8 Times to Rethink Asking for a Credit Card Product Change
Information about 8 Times to Rethink Asking for a Credit Card Product Change
It’s natural for your credit card needs to change over time. Perhaps you no longer need that 0% APR balance transfer card, and you’d rather start racking up travel rewards instead. Maybe your spending patterns have shifted and a card that rewards you more for groceries instead of entertainment could now be more worthwhile.
A handy option in some circumstances is to switch your current credit card to a different one with the same issuer that better suits your needs.
But there are times when product-changing your credit card isn’t a good option, or isn’t possible at all. Here are eight times you probably shouldn’t make the switch.
1. You’re hoping to snag a welcome bonus
New credit card holders are often rewarded with lucrative bonuses when they’re approved for new cards and meet the cards’ spending requirements in a specific time frame. When you switch your credit card to a different one, though, you probably won’t be eligible for such a bonus.
Instead, you could close your current credit card and apply for the card you really want. But weigh your options carefully — closing that card could affect your credit scores.
2. You can get an incentive to keep your current card
Questioning the value you get from your current credit card? You may be able to get something extra in exchange for keeping it open. Many cardholders may not realize that it’s possible. Still, by asking the issuer for a retention offer, you may be able to get the annual fee waived or receive bonus points or statement credits. If the reason you’re considering a product change is to downgrade to a no-annual-fee credit card, getting the fee waived this year on your current card could change your mind.
3. You got a retention bonus
If you’ve already considered switching your credit card in the past year and received a retention offer to keep it open, congratulations.

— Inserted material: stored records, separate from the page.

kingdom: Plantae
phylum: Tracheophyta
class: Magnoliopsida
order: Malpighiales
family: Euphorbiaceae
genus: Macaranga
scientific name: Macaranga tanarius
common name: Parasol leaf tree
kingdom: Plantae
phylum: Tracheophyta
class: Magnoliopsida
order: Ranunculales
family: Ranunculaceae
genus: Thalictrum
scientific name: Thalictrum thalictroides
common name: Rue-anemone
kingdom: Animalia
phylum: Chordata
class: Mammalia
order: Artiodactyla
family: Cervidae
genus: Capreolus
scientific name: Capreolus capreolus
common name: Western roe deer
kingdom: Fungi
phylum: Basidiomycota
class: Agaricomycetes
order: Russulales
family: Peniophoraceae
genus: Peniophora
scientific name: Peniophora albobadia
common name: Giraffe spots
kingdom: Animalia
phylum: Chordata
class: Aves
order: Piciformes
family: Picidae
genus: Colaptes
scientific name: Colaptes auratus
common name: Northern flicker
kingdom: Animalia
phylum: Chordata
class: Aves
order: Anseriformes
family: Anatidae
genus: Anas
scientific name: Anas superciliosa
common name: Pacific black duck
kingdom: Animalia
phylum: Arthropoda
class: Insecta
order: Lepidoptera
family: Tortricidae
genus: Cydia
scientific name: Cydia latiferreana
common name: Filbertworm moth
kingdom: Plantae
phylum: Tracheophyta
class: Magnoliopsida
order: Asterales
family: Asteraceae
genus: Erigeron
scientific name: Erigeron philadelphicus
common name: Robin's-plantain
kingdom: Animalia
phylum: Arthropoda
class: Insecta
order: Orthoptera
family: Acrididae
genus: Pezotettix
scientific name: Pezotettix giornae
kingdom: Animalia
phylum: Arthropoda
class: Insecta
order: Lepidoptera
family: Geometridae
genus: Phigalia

In exchange for the waived annual fee or extra points you received, however, you likely had to agree to keep that card open for a set period. So, if you try to change your card again too soon, your request will probably be denied since it would violate the terms of your agreement with the issuer.
4. You’re carrying a balance
It’s best to pay off the balances on your credit card each month to avoid paying interest. But if you’re carrying a balance on the card you have, pay close attention to the ongoing annual percentage rate on the card you want. If it’s higher than the rate on your current card, the amount you’ll pay in interest on that balance will increase.
While it’s possible to do a balance transfer of debt to a new card with a 0% intro APR option, it’s not possible if you do a product change. That’s because credit card issuers won’t allow debt transfer among their products. So if you want a card that offers a 0% APR period on a balance transfer, it will have to be from a different credit card issuer.
5. You’ll lose your rewards
In some instances, you can switch your credit card to a different one and keep your rewards balance intact. But other times, you could face losing all your accumulated rewards if you no longer hold that credit card. Make sure you ask the issuer to clarify all the rules and restrictions when you’re inquiring about a product change.
6. You want to jump into (or out of) a card ‘family’
In most cases, you’ll have to product-change your credit card to a different card within the same rewards family. For instance, you can’t switch a Chase card that earns Ultimate Rewards® to a co-branded Chase card like the World of Hyatt Credit Card. In another example, you won’t be able to change an Amex EveryDay® Credit Card to a similar-sounding Blue Cash Everyday® Card from American Express, because one card earns Membership Rewards points but the other earns cash back.
7. Your card is a relic
The adage that “the only constant in life is change” applies to credit cards, too. Issuers often launch new cards and sunset older cards to better suit business and consumer needs. Sometimes, a credit card will close to new applicants, but existing cardholders can keep the legacy card open. If you have such a card and decide to request a product change to a different version, there’s a chance you’ll never get that old card back. So, if you have buyer’s remorse in your product-change decision, you’re out of luck.